▶ [Bloc de texte]
§ §
C’est sûr, demain, je pourrais faire appel à une banque et lever des capitaux pour ouvrir des centaines de boutiques. Mais c’est pas notre truc, on veut prendre notre temps, faire bien les choses. J’aime bien me presser avec lenteur.
Et je ne suis pas le seul dans ce cas, regardez APC, ils vont aussi à leur rythme. Ce qui est important vis à vis du client, c’est d’avoir un discours de vérité.

Le showroom Loft


Vous êtes également pas très présents dans les médias ?
C’est vrai que nous communiquons peu. On a déjà fait des campagnes formidables notamment dans Libé où on jouait avec la définition des mots. C’était rhétorique, avec des syllogismes, pas du tout marketé. Aujourd’hui, on communique à travers les actions caritatives ou littéraires qu’on va relancer avec Werner Lambersy, un poète avec qui j’avais créé la nuit des poètes il y a une quinzaine d’années et que nous allons relancer. On a fait des actions sur la Paix, sur la diversité. On a été partenaire et on a été présent, mais communiquer pour faire du trafic, on ne l’a pas fait.
Maintenant, on a envie d’exister un peu plus sur le plan médiatique. On doit faire comprendre aux gens ce qu’est Loft. Loft a évolué, ce n’est pas que du blanc, du noir, du gris... Aussi, on finit de mettre au point une très belle campagne avec beaucoup d’humour, de clins d’œil. Vous la verrez très prochainement !
L’avenir de Loft, c’est l’international ?
Oh que oui. On a ouvert récemment à Londres, on a va aller à Berlin, Madrid, Barcelone puis les Etats-Unis et sans doute l‘Asie. On prévoit 19 nouvelles boutiques d’ici 2013.
Où voyez-vous Loft pour les 30 ans ?
C’est intéressant, je n’y avais pas vraiment réfléchi… [Petit temps de réflexion]
Moi dans 10 ans, je ne vois pas uniquement de nouvelles boutiques, mais une déclinaison sur un véritable art de vivre, avec du mobilier, de l’architecture. On va étendre notre territoire d’expression. C’est un rêve qui va se réaliser, mais à l’horizon de 10 ans.


Où sont fabriqués les produits Loft ?
§ §
▶ [Objectif de l'exercice] Selon l'entretien sur Loft, pourquoi la marque souhaite-t-elle maintenant être plus présente dans les médias ? Répondez en une à trois phrases.
§ §
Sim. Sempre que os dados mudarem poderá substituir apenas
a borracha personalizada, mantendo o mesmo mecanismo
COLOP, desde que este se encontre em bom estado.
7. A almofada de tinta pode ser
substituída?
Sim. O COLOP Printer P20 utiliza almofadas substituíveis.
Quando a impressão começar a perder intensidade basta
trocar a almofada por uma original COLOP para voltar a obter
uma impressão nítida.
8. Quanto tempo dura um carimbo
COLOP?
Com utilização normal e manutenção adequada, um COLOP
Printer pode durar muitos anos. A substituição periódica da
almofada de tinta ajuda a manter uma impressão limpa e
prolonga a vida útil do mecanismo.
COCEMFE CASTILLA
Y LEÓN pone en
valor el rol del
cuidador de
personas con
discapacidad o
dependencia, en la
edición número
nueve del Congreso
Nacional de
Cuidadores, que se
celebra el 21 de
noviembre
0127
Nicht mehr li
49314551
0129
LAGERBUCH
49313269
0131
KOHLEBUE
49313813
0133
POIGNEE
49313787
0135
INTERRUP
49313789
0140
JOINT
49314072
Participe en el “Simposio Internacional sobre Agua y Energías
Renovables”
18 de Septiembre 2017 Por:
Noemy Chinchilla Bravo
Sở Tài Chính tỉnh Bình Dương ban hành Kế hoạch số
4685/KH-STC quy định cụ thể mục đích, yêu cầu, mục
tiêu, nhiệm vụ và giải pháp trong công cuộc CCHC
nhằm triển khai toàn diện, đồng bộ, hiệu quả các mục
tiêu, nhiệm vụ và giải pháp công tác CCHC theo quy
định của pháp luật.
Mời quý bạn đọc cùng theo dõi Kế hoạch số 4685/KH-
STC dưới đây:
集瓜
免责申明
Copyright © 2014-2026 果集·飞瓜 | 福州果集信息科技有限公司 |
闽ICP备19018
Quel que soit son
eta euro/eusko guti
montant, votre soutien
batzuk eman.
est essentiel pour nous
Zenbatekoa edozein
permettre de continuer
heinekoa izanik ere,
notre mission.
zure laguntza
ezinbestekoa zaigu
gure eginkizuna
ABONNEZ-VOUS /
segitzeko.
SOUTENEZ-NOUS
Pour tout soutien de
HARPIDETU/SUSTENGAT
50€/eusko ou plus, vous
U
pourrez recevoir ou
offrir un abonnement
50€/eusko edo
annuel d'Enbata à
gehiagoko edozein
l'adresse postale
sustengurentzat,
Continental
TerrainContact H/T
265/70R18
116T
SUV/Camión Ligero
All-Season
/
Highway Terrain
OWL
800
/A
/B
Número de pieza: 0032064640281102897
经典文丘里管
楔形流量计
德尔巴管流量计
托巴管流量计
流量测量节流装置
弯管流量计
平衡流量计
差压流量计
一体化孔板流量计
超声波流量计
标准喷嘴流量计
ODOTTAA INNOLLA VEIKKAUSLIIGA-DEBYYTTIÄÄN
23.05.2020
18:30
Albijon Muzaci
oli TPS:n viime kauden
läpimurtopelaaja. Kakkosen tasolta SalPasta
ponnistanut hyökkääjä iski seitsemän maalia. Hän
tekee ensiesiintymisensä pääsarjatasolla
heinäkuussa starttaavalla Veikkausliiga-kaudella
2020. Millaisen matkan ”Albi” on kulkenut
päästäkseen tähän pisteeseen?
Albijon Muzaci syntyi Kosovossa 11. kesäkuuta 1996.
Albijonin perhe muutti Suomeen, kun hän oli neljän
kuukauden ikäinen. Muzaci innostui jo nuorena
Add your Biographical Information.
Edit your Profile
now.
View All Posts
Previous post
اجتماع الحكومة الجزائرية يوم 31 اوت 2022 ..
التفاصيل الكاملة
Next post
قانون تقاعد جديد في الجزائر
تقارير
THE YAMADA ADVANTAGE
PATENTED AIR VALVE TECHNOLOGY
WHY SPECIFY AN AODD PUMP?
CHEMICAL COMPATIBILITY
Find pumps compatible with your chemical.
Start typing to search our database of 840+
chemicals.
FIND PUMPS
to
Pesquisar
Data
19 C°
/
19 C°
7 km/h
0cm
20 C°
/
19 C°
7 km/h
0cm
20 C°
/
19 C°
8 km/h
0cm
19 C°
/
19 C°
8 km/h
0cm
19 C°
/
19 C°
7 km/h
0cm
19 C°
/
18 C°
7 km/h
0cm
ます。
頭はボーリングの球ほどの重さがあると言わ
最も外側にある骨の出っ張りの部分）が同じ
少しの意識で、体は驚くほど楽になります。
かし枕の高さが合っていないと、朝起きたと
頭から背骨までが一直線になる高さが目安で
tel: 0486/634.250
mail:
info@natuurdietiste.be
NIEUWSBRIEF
§ §
▶ [Votre solution] Loft veut exister davantage sur le plan médiatique, car il faut faire comprendre aux gens ce qu'est Loft. La marque a évolué et ne se résume plus au blanc, au noir et au gris.